* _Source document_:
===
For more than 4 years, I have considered myself one of the luckiest people in the developer circles that I run in. I’ve had so much fun, and I feel lucky to be embraced so warmly by the developer communities around me. My hope is that all developers have this much fun.
One of the lessons that I learned early on as a programmer was that it’s important to help others learn.
Years ago I read a poem that contained a lesson I’ve been able to apply over an over in my life. The poem tells a story, and the poet persuades her readers to repeat the story in their own lives. That poem is The Bridge Builder by Will Allen Dromgoole.
The Bridge Builder
An old man going a lone highway,
Came, at the evening cold and gray,
To a chasm vast and deep and wide.
Through which was flowing a sullen tide
The old man crossed in the twilight dim,
The sullen stream had no fear for him;
But he turned when safe on the other side
And built a bridge to span the tide.
“Old man,” said a fellow pilgrim near,
“You are wasting your strength with building here;
Your journey will end with the ending day,
You never again will pass this way;
You’ve crossed the chasm, deep and wide,
Why build you this bridge at evening tide?”
The builder lifted his old gray head;
“Good friend, in the path I have come,” he said,
“There followed after me to-day
A youth whose feet must pass this way.
This chasm that has been naught to me
To that fair-haired youth may a pitfall be;
He, too, must cross in the twilight dim;
Good friend, I am building this bridge for him!”
Some of us are the bridge builders in this story. But all of us are bridge crossers. Think about all the thousands of chasms that have existed, but are now spanned by a nice bridge to make modern development easy. If you try, it’s easy to think of countless innovations that have made the job of modern developers not only easier, but possible. So many bridges have already been built, and are waiting for us to cross them. And at the same time, each day, people build new bridges so that others can continue the progression. The tech community is pretty cool when it comes to the concept of bridge building.
===
* _Provided material_:
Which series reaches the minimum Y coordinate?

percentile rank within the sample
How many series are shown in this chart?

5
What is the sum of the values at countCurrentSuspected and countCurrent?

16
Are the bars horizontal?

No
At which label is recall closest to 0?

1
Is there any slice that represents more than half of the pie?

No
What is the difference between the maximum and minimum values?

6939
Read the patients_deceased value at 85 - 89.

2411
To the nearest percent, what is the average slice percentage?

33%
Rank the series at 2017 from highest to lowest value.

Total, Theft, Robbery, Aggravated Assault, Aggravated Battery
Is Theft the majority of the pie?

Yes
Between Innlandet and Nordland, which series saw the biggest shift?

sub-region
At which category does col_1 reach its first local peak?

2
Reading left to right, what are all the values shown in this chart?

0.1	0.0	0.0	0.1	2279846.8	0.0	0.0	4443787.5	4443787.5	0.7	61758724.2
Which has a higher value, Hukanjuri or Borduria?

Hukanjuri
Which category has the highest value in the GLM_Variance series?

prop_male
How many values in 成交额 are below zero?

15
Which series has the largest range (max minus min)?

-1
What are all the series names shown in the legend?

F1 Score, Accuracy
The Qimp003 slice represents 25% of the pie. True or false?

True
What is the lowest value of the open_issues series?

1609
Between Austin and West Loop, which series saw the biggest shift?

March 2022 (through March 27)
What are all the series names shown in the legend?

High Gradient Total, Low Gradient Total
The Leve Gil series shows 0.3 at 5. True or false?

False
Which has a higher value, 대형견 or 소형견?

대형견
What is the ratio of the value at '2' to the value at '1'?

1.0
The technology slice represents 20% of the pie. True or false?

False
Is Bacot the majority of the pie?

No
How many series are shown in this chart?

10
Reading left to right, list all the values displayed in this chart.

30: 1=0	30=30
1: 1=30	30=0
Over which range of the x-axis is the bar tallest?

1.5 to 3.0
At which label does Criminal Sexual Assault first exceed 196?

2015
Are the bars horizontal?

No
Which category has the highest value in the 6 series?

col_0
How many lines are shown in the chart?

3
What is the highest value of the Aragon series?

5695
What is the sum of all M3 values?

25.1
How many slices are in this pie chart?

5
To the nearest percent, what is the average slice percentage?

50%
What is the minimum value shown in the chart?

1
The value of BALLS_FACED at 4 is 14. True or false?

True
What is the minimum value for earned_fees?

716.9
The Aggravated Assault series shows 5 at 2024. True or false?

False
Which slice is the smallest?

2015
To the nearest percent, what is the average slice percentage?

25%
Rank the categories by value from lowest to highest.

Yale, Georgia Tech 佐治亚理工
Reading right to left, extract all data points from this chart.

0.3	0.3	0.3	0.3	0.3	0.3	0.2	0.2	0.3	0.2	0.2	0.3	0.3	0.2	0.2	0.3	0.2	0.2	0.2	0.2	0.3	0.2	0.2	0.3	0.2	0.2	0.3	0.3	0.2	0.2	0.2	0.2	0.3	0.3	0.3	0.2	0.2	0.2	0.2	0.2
===
* _Work instruction 1_: In the essay on developers as bridge builders, rewrite the paragraph beginning "Some of us are the bridge builders" more briefly. Keep its main facts.
* _Work instruction 2_: Continue the essay on developers as bridge builders with the paragraph that follows its final sentence.

* _Answer 1_: Some of us build bridges, but all of us cross them. Countless innovations have spanned chasms that once existed, making modern development easier or even possible. Many such bridges already wait to be crossed, and each day people build new ones so others can keep progressing. The tech community handles this kind of bridge building well.

* _Answer 2_:
Too Good To Be True
There’s a moment in my past that’s very clear in my memory. The memory revolves around a moment when I learned of a source of endless bridges that I could cross. And when I learned about it, I couldn’t believe it. That moment took place in 2009. It was when someone explained to me that there was a website called StackOverflow, where I could go and ask my programming questions, and no matter the time of day, a programmer somewhere in the world would be there and to provide me an answer. This seemed like a joke, or something that was simply too good to be true. Why would a programmer sit at their computer and answer questions for people like me, when they could be out writing proper code? Who was paying them to sit around and give these answers? Did I need to sign up for an account with my credit card (which I would have done in a moment) to pay these people per answer? Something didn’t add up.
Prior to this moment, learning to program was much harder for me. As a new developer, I was making slow progress because each time I got stuck, I had to wait until I could get one of my friends to help me out. Due to having a young family, most of my keyboard-time happened after the hours of 10PM, which was when my friends were sleeping, as sane people do.
The StackOverflow community, very literally, set me free to learn at an accelerated pace. At a pace I could set on my own. It was liberating.
Fast forward 8 years, and every day a new website appears where we can go to learn new things. Across the internet, there’s at least 20 training videos for any given technology, even the ones that you only rarely think of, with more being made every day. So on top of the technology bridges being crossed, now the learning bridges are crossed as well.
It’s Up To Us
Each of us is surrounded by fantastic examples of bridge builders. Some of them we know personally, and others are people who are nerd-famous and make us nervous when we’re in their presence.
Each of us needs to harness our inner-bridge-builders and continue to share what we have learned with others, leaving bridges through the paths that we have crossed. Bridges can take many forms. The following are some of the bridges that I cross daily: podcasts, blogposts, conference talks, training videos, stackoverflow answers, contributing to the documentation on our favorite open source projects, organizing events around our favorite topics, reading books on the topic, and many more.
Each of us has the daily opportunity to help others learn. Let’s give a tip-of-the-hat to those bridge builders whose bridges we’ve crossed, and build a few of our own. Generally, building these bridges will be a source of fun and learning for you, as well as those who benefit from the lessons you provide.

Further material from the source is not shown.